Copy, exactly and without additions, every line in the records below from the one holding "M454 416a6 6" through the one holding "1151,286C1168,307 1182,331 1198,353", both ends included.

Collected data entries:
☆ ☆ ☆ ☆

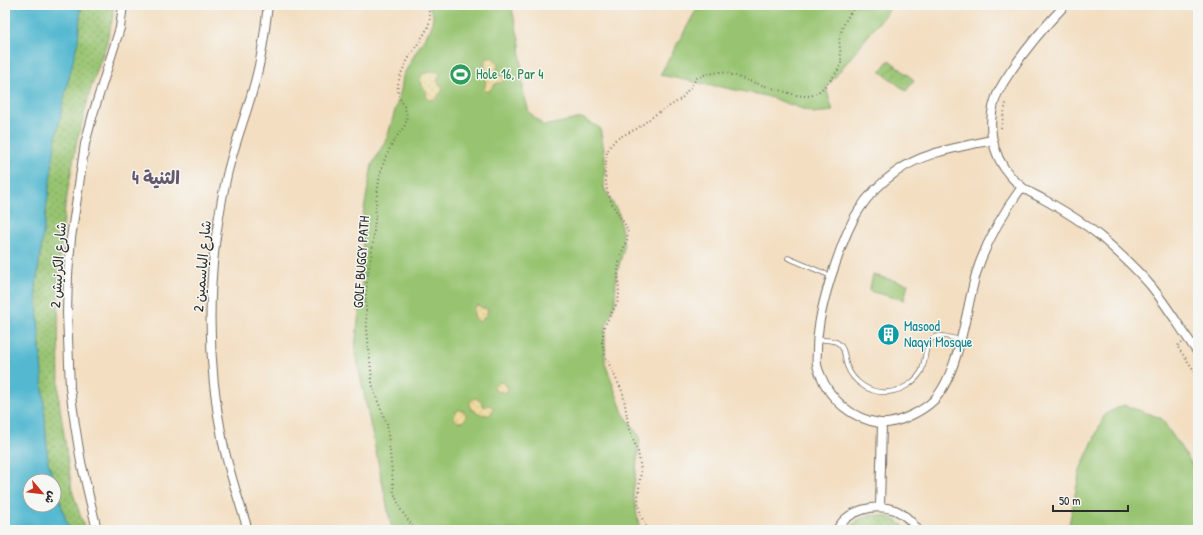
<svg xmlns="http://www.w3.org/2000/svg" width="1203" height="535" viewBox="0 0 1203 535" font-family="'Patrick Hand','Playpen Sans Arabic',sans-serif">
<defs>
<pattern id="sand-dots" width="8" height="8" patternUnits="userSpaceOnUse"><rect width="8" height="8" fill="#eeda9e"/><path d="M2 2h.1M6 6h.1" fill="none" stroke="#cb8" stroke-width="1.8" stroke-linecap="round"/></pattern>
<pattern id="park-dots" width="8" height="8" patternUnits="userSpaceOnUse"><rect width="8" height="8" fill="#98c471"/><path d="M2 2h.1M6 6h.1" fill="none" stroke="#7c9f5d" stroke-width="1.8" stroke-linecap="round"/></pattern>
<pattern id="garden-furrows" width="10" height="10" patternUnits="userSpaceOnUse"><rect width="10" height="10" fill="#98c471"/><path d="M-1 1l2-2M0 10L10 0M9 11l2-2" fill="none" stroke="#7c9f5d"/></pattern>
</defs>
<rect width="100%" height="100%" fill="#f6f6f2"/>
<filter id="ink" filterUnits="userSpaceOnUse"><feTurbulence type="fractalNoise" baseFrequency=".025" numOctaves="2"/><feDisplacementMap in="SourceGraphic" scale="8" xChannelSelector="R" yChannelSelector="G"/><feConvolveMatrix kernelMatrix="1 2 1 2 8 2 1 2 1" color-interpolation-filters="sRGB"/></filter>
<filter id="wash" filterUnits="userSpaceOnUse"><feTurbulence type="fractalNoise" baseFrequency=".012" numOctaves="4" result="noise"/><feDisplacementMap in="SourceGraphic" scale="16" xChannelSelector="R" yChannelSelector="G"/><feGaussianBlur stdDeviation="0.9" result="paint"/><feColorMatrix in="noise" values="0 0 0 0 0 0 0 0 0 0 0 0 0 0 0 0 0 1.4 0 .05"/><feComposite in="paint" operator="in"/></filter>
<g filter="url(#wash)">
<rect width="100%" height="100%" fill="#f3dec1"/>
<!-- grass -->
<path fill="#98c471" stroke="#62784e" d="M429,5H511L520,44L523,90L529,112L544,126L582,118L600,128L605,156L604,188L619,214L624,247L616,277L615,303L605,329V363L623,413L640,437L633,494L640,530H392L355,350L362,282L363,215L372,165L387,138L401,90L403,76L416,52L431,28L433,16Z
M699,5H893L826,88L833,111L814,113L766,96L660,75Z
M873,275L908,284L904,300L869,291Z
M1124,405L1161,418L1196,470L1194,515L1195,530H1068L1080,470L1105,414Z"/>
<!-- sand -->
<path fill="url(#sand-dots)" stroke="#8c8264" d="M491,57L496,60C499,68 497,68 494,75V76L498,77L501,75L505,77L503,82L495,84L488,92L485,91L484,88L486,82L484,77L486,70L484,62L486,59Z
M434,71L438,72L440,74L437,81L443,88L442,91L436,99C432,101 428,100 426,96L427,92L423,88L420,78L424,73Z
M478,305L482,308H487L488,310L486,315L480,322C474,319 473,314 474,308Z
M501,382L508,387L506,393L497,391L494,389L495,386L497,383Z
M476,398L482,403L484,407L489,405L494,408L490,415C484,416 475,412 470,408C469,402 471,400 476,398Z
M454 416a6 6 0 1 1 12 0a6 6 0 1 1-12 0Z"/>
<!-- park -->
<path fill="url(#park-dots)" stroke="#62784e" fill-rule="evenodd" d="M5,5H113V16L106,45L91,88L77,141L65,206L58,283L59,400L72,490L85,530H5ZM30,481H54V505H30Z
M873,515C890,516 895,518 908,530H847L859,519Z"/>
<!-- garden -->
<path fill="url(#garden-furrows)" stroke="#62784e" d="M889,60L914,80L906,91L880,71Z"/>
<!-- water -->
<path fill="#52b8d0" stroke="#3e727e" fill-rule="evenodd" d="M5,5H81L78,41L66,90L56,137L36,287L48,462L69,530H5ZM30,481H54V505H30Z"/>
</g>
<g filter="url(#ink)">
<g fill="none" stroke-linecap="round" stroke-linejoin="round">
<defs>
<path id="service" d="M788,258L831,276
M817,340C824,340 832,339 838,343C846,349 844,358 847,366C853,382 870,394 888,392C901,391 914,383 921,372C927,360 923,337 939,336C946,335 954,339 960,340"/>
<path id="minor" d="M1065,5C1045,26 1027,47 1011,71C1005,80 998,90 995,100C985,132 995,166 1022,187C1028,192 1036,195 1043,199C1063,210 1083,222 1101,237C1118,252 1136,268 1151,286C1168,307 1182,331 1198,353
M992,140C960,147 923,152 896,172C882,182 868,195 859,210C848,227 841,248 834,268C825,294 817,322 817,350C817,355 816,360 817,364C817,368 819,371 820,374C830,400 852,419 880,423C896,425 923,411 934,400C959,373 966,310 976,274C986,242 1002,214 1022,187
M880,507L882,423
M97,530L81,462L75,425L70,388L67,313L68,275L71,238L85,144L93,114L120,28L123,5
M248,530C239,501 229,472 223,443C205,354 207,263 227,175C235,141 249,108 257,74C263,51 265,28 268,5
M837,530C847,510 875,503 895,510C905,514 912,522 918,530"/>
</defs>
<!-- service casing -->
<use href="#service" stroke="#716a60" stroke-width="5.5"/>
<!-- minor casing -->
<use href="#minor" stroke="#716a60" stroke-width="10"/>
<!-- path -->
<path stroke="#716a60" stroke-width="2" stroke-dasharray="1 3" stroke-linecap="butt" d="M1001,128L1006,103L1004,102
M1182,343L1177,346L1198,376
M415,530L401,510L394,493L387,424L374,392L372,382C370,353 365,324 366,294C367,273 373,252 374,231C376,210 376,189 382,168C385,157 390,147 396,138C399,132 404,129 406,122C410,108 396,99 398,85C401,68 412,53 421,39C424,34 428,29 429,23C431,16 429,11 426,5
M648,530L641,516L638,498L641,470L638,452L629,429L623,393L605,356L602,342L604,327L618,301L619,295L618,271L619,263L621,254L627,240L628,233L626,226L613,206L607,190L605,174L607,152L611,145L616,139L638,128L656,114L675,103L682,98L697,78L704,75L719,72L727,73L755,83L796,95C803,96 809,97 815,94C823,90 839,72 841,63C842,53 837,43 841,32C844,22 850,12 857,5"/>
<!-- service -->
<use href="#service" stroke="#fff" stroke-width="4"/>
<!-- minor -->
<use href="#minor" stroke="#fff" stroke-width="8"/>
</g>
</g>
<!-- icons -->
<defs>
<symbol id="stadium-disc" viewBox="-11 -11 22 22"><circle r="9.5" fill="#2e9e5b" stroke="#f6f6f2"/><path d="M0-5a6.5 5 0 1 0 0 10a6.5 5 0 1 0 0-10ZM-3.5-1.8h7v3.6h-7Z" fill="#fff"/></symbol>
<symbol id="building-disc" viewBox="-11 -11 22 22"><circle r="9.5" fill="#0f9aa8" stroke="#f6f6f2"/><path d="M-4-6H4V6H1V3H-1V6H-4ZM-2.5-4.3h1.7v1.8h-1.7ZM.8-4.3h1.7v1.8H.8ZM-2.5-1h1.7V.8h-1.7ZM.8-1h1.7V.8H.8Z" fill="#fff"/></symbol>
</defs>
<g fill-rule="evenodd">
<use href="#stadium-disc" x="448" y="62" width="25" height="25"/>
<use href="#building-disc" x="876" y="322" width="25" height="25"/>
</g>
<g text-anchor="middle" stroke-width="3" stroke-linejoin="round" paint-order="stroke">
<!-- leisure labels -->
<g font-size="14" fill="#27864d" stroke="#f6f6f2" text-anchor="start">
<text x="476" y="79">Hole 16, Par 4</text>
</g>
<!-- street labels -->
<g font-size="14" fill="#2b2b2b" stroke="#f6f6f2">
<text transform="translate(361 262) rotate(-86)" y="5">GOLF BUGGY PATH</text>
<text transform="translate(58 265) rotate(-86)" y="5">شارع الكرنيش 2</text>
<text transform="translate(202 266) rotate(-85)" y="5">شارع الياسمين 2</text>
</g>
<!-- culture labels -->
<g font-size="14" fill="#0d838f" stroke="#f6f6f2" text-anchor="start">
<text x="904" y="331">Masood<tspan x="904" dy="16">Naqvi Mosque</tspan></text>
</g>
<!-- district labels -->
<g font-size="18" font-weight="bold" fill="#66586d" stroke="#f6f6f2">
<text x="156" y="184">الثنية 4</text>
</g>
</g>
<!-- margin -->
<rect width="1203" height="535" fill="none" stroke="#f6f6f2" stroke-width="20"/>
<!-- north arrow -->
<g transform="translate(42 493) rotate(118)"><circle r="19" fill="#f6f6f2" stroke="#a5a5a2"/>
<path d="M0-3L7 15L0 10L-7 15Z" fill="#c8321e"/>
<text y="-6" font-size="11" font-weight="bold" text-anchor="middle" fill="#2b2b2b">ش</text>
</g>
<!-- scale -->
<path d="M1053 505v6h75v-6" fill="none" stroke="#2b2b2b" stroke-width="2"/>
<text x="1059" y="505" font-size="12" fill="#2b2b2b" stroke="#f6f6f2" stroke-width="3" paint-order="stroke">50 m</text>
</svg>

☆ ☆ ☆ ☆

* TASK RESPONSE:
M454 416a6 6 0 1 1 12 0a6 6 0 1 1-12 0Z"/>
<!-- park -->
<path fill="url(#park-dots)" stroke="#62784e" fill-rule="evenodd" d="M5,5H113V16L106,45L91,88L77,141L65,206L58,283L59,400L72,490L85,530H5ZM30,481H54V505H30Z
M873,515C890,516 895,518 908,530H847L859,519Z"/>
<!-- garden -->
<path fill="url(#garden-furrows)" stroke="#62784e" d="M889,60L914,80L906,91L880,71Z"/>
<!-- water -->
<path fill="#52b8d0" stroke="#3e727e" fill-rule="evenodd" d="M5,5H81L78,41L66,90L56,137L36,287L48,462L69,530H5ZM30,481H54V505H30Z"/>
</g>
<g filter="url(#ink)">
<g fill="none" stroke-linecap="round" stroke-linejoin="round">
<defs>
<path id="service" d="M788,258L831,276
M817,340C824,340 832,339 838,343C846,349 844,358 847,366C853,382 870,394 888,392C901,391 914,383 921,372C927,360 923,337 939,336C946,335 954,339 960,340"/>
<path id="minor" d="M1065,5C1045,26 1027,47 1011,71C1005,80 998,90 995,100C985,132 995,166 1022,187C1028,192 1036,195 1043,199C1063,210 1083,222 1101,237C1118,252 1136,268 1151,286C1168,307 1182,331 1198,353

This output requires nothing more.